Recall the example program after instruction selection:
locals: v w x y z t start: movq $1, v movq $42, w movq v, x addq $7, x movq x, y movq x, z addq w, z movq y, t negq t movq z, %rax addq t, %rax jmp conclusionHere's the output of register allocation, after applying the variable-to-home mapping.
stack-space: 0 start: movq $1, %rcx movq $42, %rbx movq %rcx, %rcx addq $7, %rcx movq %rcx, %rdx movq %rcx, %rcx addq %rbx, %rcx movq %rdx, %rbx negq %rbx movq %rcx, %rax addq %rbx, %rax jmp conclusion
In the above output code there are two movq instructions that can be removed because their source and target are the same. A better register allocation would have put t, v, x, and y into the same register, thereby removing the need for three of the movq instructions.

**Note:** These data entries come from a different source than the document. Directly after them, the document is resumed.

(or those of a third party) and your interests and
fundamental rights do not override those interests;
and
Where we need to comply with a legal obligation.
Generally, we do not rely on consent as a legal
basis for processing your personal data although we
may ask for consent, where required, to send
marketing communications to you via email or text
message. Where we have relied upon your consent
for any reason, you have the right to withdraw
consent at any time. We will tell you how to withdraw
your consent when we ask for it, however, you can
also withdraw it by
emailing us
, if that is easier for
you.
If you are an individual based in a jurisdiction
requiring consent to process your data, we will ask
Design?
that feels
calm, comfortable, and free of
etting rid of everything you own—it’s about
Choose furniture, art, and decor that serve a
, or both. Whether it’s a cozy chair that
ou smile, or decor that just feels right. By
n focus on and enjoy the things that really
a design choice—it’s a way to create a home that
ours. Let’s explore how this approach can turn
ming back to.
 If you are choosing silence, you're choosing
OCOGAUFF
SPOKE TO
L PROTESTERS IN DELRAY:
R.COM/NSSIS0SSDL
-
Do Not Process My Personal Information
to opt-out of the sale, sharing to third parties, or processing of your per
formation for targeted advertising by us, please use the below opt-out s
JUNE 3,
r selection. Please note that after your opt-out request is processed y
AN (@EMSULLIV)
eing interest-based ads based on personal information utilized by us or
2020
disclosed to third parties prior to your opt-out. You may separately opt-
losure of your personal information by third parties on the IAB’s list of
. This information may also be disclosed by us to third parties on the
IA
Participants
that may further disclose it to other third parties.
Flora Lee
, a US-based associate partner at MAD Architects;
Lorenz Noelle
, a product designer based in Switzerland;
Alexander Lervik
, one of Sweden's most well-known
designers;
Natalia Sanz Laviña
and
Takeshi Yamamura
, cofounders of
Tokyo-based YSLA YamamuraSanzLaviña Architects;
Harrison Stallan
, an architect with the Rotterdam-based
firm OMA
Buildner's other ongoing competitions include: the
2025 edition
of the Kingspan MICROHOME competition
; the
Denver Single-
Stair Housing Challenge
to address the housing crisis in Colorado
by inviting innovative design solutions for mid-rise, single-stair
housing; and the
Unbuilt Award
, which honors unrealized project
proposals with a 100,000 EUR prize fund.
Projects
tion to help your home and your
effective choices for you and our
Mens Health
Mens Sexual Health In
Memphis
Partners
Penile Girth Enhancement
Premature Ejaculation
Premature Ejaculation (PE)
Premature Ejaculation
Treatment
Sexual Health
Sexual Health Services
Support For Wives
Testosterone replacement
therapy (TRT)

Here is the move-graph for the example program.
t z --- x
\_ _/ \_
\_ _/ \_
\ / \
y w v
Let's redo the coloring, fast-forwarding past the coloring of t and z.
{1} {0} {}
t:0----z:1 x
|\_ |
| \__ |
| \|
y ---- w ---- v
{1} {1} {}
There is a tie between y and w regarding saturation, but this time we note that y is move related to t, which has color 0, whereas w is not move related. So we color y to 0.
{1} {0} {}
t:0----z:1 x
|\_ |
| \__ |
| \|
y:0---- w ---- v
{1} {0,1} {}
Next we color w to 2.
{1} {0,2} {2}
t:0----z:1 x
|\_ |
| \__ |
| \|
y:0----w:2---- v
{1,2} {0,1} {2}
Now x and v are equally saturated, but x is move related to y and z whereas v is not move related to any vertex that has already been colored. So we color x to 0.
{1} {0,2} {2}
t:0----z:1 x:0
|\_ |
| \__ |
| \|
y:0----w:2----v:0
{1,2} {0,1} {2}
Finally, we color v to 0.
So we have the assignment:
v -> rbx
w -> rdx
x -> rbx
y -> rbx
z -> rcx
t -> rbx
and generate the following code.
movq $1, %rbx
movq $42, %rdx
movq %rbx, %rbx
addq $7, %rbx
movq %rbx, %rbx
movq %rbx, %rcx
addq %rdx, %rcx
movq %rbx, %rbx
negq %rbx
movq %rcx, %rax
addq %rbx, %rax
jmp conclusion
As promised, there are three trivial movq's that can be removed in patch-instructions.
movq $1, %rbx
movq $42, %rdx
addq $7, %rbx
movq %rbx, %rcx
addq %rdx, %rcx
negq %rbx
movq %rcx, %rax
addq %rbx, %rax
jmp conclusion